TASK DETAILS: Where a line below carries the word "lines", include it in the count, then give the count alone.

PROVIDED RECORDS:
————————

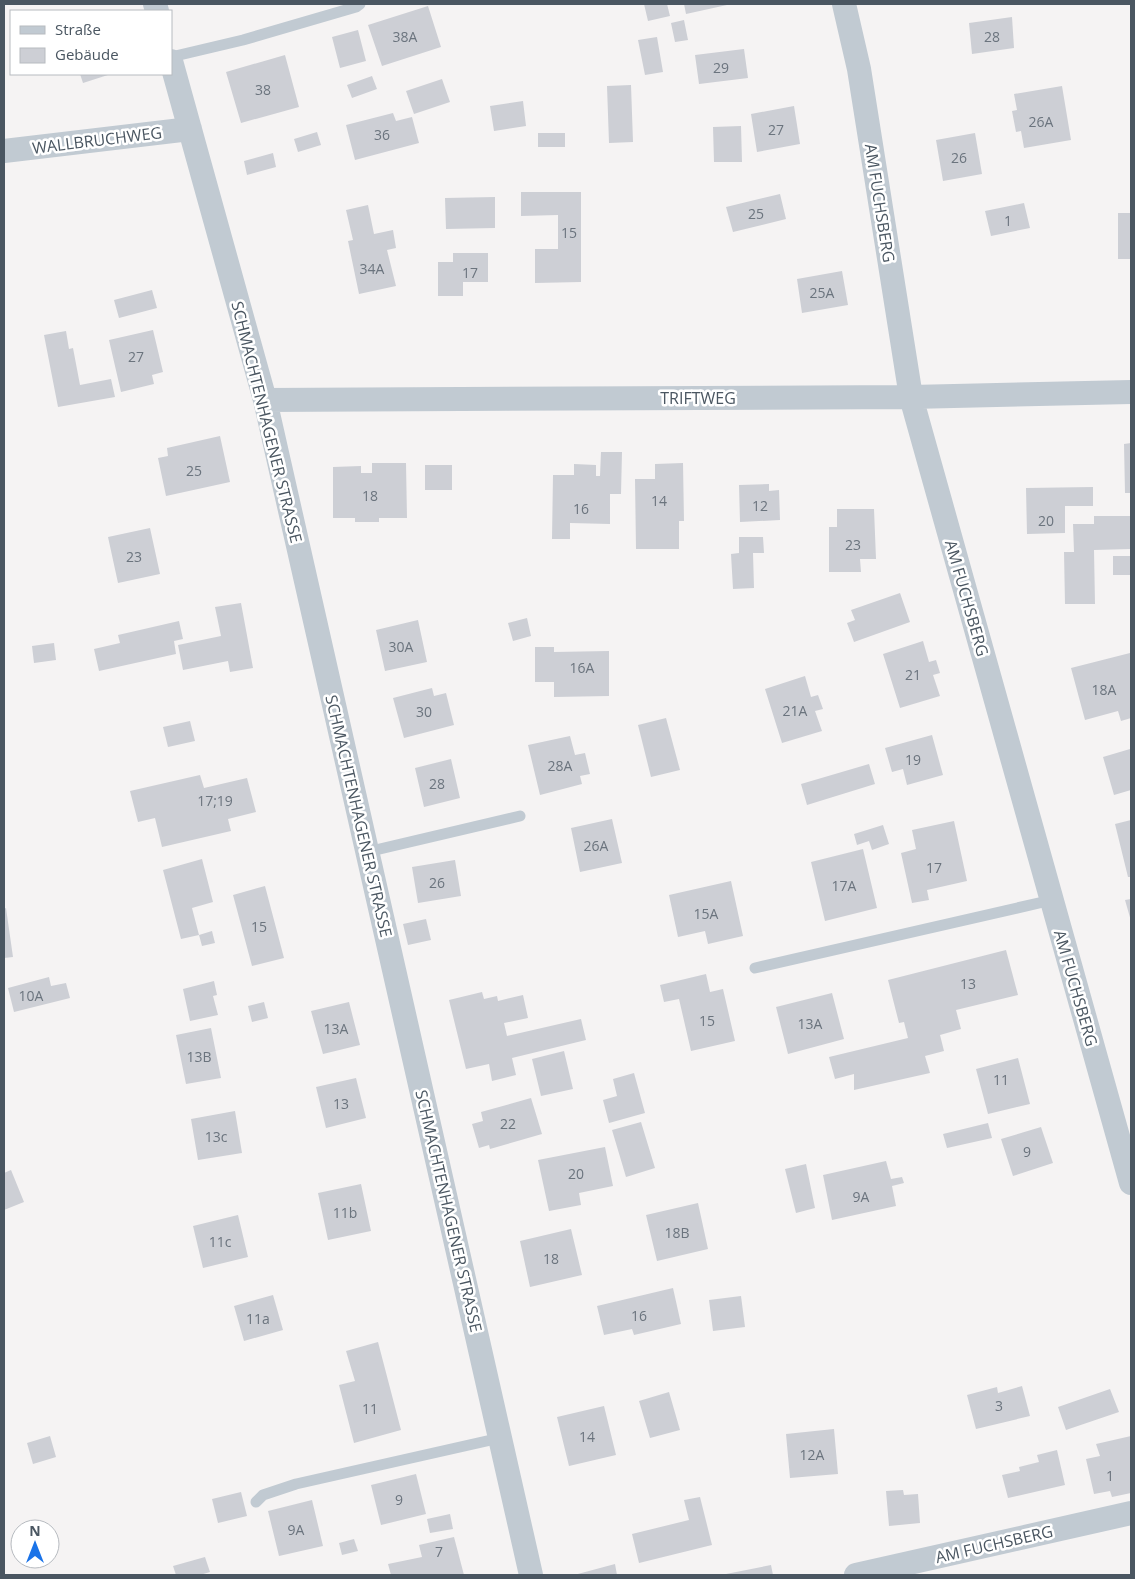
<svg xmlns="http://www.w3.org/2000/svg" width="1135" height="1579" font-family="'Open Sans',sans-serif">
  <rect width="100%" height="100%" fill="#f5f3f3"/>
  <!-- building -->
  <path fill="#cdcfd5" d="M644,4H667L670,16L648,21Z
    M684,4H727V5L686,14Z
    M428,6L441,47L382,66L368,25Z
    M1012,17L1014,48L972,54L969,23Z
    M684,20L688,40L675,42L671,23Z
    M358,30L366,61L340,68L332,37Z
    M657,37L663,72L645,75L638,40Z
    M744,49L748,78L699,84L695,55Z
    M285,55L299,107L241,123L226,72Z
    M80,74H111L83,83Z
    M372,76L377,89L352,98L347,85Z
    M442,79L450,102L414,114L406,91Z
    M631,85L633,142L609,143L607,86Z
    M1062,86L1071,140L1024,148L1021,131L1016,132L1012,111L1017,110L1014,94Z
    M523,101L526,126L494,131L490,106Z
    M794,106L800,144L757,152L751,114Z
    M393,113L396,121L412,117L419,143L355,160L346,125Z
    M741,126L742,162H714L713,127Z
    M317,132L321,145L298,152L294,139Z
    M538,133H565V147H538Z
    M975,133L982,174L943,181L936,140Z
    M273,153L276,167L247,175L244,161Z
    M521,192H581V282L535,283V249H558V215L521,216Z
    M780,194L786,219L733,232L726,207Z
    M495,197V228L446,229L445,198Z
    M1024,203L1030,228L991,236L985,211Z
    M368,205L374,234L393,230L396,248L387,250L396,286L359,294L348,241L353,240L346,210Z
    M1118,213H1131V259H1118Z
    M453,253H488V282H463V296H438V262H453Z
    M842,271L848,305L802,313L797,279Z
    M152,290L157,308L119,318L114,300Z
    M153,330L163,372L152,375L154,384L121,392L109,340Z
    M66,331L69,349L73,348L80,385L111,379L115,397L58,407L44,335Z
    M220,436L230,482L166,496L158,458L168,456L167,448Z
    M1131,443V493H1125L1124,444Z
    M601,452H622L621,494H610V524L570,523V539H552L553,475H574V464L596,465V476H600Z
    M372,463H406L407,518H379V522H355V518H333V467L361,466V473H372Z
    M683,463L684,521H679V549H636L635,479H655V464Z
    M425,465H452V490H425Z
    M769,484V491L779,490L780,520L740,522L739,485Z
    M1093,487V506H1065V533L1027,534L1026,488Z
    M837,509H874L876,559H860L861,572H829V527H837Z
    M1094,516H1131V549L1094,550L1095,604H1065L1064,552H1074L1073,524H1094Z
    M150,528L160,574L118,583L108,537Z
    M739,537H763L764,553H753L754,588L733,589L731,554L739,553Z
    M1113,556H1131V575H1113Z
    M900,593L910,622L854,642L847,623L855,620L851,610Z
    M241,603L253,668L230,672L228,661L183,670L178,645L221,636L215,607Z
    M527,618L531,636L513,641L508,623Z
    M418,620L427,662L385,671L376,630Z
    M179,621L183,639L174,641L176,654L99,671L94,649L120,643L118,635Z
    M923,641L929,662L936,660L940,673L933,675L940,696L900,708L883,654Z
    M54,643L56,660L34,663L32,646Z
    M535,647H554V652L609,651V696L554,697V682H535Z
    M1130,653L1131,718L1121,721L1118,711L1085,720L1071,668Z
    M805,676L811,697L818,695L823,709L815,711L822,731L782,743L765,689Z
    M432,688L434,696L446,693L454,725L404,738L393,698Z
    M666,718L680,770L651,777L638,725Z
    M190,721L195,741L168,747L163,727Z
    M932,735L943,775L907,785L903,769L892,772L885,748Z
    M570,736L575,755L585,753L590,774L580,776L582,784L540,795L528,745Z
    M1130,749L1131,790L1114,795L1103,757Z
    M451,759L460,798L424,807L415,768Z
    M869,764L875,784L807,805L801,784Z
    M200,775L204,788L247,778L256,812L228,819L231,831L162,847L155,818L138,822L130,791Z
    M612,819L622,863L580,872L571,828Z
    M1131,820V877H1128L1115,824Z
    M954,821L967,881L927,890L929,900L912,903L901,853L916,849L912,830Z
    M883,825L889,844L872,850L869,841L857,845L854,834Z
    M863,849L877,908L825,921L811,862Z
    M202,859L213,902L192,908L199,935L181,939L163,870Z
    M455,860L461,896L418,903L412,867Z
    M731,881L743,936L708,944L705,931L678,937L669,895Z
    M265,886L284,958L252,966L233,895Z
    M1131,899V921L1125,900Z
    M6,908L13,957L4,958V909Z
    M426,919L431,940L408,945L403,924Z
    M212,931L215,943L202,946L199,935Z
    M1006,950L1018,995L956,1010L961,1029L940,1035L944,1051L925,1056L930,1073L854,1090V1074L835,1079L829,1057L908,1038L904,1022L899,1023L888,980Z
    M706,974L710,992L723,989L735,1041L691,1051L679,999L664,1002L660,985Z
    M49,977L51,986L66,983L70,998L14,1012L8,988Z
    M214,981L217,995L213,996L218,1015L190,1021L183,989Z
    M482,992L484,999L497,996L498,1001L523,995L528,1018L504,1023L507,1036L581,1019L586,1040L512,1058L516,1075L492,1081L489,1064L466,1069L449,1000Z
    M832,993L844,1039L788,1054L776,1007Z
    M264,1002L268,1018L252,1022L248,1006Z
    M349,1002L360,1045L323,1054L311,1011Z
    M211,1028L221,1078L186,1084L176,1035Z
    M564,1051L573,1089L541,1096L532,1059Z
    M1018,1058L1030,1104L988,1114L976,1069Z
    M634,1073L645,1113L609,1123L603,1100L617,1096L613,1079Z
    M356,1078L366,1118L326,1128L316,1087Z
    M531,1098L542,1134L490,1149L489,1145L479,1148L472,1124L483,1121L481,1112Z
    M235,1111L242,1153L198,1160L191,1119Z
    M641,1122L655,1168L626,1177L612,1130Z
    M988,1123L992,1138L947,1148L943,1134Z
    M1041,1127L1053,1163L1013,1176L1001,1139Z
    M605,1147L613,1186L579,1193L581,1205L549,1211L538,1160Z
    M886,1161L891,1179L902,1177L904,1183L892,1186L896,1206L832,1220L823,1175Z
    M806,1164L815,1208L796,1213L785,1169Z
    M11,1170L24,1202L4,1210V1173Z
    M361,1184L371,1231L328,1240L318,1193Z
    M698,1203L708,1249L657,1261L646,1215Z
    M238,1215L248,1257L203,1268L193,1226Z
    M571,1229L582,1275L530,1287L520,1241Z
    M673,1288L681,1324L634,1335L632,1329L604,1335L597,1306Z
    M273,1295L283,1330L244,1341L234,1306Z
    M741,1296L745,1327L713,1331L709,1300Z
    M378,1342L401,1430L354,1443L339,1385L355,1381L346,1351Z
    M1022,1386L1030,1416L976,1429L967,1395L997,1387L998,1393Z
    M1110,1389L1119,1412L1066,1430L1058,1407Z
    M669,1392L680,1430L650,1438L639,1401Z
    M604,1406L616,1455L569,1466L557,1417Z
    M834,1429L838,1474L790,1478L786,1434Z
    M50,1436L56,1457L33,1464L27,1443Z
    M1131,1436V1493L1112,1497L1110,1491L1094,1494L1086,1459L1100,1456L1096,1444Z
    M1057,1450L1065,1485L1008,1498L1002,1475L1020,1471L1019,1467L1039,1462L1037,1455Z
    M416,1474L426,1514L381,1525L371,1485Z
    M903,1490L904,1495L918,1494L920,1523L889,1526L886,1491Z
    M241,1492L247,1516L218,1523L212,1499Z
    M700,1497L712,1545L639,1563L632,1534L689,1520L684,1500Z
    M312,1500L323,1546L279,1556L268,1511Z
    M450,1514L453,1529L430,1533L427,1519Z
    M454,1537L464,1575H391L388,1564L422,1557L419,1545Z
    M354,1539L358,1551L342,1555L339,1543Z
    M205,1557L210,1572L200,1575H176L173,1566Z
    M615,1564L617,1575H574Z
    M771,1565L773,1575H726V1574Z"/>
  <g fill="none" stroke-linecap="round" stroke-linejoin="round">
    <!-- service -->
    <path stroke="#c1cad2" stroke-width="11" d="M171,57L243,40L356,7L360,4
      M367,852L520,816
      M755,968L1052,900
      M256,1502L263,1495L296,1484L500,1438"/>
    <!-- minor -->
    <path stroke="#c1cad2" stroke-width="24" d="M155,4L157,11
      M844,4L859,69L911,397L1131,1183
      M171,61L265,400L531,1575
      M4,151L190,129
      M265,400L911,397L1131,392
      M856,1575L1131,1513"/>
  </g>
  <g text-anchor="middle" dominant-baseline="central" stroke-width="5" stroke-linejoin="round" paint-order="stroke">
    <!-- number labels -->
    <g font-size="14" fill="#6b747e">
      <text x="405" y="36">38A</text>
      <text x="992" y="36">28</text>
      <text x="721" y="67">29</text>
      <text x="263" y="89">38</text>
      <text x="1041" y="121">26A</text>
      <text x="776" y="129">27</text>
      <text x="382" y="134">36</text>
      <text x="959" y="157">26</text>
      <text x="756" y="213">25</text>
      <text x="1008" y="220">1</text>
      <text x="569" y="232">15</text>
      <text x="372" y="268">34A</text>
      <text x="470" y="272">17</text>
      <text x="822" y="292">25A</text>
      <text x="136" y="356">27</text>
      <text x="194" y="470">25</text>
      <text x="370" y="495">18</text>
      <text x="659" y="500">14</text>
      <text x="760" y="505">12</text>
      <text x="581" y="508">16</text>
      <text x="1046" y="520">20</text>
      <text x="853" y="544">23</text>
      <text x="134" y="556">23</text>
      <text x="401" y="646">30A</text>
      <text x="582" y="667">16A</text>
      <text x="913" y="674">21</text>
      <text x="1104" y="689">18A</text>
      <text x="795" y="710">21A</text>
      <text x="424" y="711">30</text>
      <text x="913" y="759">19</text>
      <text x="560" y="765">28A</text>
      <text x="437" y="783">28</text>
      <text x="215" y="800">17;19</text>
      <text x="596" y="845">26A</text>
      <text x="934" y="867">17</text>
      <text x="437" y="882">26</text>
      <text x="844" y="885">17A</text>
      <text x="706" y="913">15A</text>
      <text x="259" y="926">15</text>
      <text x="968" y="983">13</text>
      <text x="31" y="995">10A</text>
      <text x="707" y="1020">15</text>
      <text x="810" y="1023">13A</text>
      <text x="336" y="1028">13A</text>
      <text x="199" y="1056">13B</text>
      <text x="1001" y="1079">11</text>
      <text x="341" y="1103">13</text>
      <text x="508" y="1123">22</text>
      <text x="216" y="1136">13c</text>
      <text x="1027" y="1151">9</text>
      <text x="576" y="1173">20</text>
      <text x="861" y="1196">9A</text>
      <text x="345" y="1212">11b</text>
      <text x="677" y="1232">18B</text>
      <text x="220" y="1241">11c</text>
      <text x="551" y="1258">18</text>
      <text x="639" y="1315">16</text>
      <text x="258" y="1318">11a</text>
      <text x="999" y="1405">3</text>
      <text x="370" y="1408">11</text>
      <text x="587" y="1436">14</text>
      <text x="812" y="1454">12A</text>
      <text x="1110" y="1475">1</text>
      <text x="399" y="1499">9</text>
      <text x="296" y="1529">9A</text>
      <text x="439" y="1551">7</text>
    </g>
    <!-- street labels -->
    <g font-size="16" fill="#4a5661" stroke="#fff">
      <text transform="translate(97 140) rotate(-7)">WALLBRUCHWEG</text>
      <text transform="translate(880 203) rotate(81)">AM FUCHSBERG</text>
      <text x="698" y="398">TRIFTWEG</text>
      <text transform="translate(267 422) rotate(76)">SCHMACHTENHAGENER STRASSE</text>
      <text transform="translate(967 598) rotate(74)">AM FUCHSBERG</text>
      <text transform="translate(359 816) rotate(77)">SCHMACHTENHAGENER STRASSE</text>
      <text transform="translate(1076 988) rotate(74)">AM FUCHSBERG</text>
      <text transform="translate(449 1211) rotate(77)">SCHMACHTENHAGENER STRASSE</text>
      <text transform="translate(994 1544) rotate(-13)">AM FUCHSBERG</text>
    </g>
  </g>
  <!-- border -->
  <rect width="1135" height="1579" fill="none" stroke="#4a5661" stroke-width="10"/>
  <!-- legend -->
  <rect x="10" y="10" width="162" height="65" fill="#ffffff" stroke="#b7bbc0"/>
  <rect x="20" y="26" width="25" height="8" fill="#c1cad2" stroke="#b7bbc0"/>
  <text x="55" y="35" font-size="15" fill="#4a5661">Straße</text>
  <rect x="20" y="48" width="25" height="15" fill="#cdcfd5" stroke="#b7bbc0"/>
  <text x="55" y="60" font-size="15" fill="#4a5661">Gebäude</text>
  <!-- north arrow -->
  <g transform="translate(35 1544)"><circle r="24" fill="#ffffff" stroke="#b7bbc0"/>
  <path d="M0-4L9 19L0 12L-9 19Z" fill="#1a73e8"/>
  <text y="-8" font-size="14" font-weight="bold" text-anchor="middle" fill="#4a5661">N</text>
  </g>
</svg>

————————

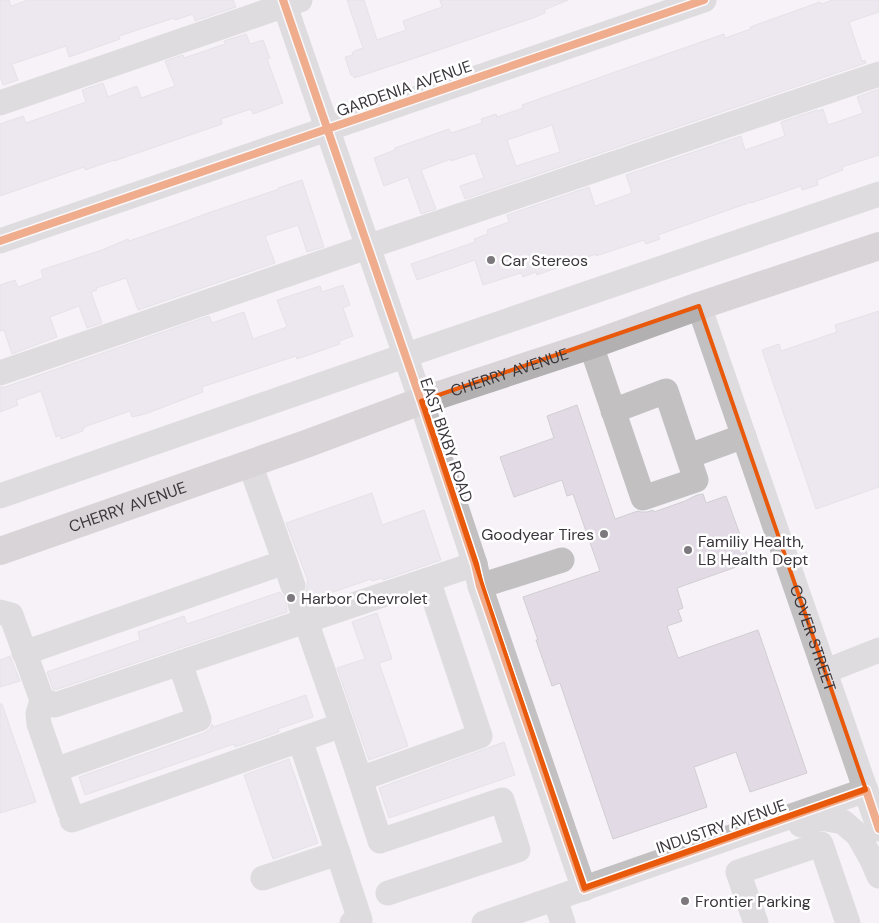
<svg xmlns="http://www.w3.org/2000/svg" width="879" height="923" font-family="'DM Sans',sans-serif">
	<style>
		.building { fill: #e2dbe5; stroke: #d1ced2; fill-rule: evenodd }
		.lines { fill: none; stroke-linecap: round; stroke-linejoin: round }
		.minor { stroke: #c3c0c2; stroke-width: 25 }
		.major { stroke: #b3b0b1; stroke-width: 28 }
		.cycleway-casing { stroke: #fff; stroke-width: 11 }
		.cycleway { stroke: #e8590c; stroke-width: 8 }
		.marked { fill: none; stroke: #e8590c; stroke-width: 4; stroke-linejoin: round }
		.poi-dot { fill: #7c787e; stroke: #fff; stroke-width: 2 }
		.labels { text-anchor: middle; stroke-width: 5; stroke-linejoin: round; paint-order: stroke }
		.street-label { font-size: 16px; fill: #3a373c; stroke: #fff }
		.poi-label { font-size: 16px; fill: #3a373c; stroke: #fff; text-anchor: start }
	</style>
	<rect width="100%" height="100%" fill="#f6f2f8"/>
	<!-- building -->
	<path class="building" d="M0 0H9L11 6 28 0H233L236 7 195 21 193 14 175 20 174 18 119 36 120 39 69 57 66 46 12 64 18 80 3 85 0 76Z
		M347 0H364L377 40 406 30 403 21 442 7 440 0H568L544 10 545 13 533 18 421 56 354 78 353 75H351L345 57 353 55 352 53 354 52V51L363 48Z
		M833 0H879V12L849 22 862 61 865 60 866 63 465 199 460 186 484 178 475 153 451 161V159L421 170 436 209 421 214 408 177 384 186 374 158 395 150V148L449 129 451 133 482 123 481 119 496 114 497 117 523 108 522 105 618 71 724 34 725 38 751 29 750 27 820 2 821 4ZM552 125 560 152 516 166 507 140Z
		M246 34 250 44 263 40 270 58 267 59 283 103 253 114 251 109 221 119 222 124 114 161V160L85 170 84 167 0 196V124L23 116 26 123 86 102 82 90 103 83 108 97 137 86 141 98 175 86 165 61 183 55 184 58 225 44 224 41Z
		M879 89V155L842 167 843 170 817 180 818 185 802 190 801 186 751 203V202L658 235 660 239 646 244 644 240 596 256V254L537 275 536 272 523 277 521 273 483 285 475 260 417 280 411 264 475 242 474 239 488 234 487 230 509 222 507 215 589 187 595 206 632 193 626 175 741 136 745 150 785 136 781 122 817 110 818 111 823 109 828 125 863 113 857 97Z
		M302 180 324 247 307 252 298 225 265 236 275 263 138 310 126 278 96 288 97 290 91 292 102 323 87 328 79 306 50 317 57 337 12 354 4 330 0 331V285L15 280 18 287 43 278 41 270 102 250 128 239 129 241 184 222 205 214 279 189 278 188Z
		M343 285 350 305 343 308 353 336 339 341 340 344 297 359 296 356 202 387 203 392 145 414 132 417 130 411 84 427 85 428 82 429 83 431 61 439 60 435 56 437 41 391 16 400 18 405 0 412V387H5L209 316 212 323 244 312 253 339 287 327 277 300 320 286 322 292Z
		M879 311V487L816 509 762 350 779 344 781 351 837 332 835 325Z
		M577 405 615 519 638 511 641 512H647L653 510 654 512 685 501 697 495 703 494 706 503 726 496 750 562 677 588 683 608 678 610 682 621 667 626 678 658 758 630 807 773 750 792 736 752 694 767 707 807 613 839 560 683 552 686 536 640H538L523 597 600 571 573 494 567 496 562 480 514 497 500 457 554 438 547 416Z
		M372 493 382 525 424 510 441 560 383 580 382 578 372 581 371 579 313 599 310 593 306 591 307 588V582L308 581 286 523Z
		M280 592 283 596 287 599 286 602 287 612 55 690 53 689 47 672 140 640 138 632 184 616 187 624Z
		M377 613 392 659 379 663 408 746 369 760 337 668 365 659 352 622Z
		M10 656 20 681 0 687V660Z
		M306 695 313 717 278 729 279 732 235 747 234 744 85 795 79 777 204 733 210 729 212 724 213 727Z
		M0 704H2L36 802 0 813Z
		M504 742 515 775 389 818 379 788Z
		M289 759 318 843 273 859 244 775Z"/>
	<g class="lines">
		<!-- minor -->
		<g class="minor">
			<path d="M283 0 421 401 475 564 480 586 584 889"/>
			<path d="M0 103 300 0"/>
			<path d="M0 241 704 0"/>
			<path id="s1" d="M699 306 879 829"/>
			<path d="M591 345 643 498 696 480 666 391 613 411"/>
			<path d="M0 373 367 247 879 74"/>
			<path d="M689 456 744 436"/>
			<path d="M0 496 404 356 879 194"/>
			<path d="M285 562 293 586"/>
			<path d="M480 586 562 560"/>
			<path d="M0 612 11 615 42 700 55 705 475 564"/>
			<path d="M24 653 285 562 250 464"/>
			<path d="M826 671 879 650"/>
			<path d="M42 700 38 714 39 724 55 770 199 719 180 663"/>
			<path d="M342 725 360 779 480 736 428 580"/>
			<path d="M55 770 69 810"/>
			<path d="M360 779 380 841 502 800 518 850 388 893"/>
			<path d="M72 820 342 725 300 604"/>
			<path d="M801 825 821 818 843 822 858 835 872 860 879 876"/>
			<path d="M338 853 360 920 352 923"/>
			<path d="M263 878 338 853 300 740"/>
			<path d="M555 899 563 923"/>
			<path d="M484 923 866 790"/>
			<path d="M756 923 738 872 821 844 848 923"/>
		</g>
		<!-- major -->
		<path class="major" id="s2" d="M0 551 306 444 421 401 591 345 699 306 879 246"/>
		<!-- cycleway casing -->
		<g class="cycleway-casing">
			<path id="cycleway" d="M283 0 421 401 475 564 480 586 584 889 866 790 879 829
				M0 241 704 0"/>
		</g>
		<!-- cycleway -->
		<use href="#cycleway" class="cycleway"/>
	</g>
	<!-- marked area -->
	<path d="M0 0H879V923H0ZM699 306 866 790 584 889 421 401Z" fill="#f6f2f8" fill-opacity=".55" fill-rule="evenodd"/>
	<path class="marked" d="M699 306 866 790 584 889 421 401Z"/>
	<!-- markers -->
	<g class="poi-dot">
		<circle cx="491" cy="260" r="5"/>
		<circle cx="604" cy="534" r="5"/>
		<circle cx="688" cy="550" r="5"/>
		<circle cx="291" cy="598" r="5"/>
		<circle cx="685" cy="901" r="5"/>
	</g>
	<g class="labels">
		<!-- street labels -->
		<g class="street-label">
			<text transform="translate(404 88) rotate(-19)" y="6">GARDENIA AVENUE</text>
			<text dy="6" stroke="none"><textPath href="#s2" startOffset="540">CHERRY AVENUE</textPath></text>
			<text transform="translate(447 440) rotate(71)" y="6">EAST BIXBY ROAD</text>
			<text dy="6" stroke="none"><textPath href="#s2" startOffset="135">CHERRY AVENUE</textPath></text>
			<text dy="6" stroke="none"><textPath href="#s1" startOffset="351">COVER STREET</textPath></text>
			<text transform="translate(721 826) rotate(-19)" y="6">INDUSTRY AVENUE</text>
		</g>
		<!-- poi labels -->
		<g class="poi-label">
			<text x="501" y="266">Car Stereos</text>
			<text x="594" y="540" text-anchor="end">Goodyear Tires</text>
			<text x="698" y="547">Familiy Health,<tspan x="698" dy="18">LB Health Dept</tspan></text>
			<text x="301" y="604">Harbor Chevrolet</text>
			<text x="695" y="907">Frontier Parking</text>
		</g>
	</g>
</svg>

————————

TASK SOLUTION: 2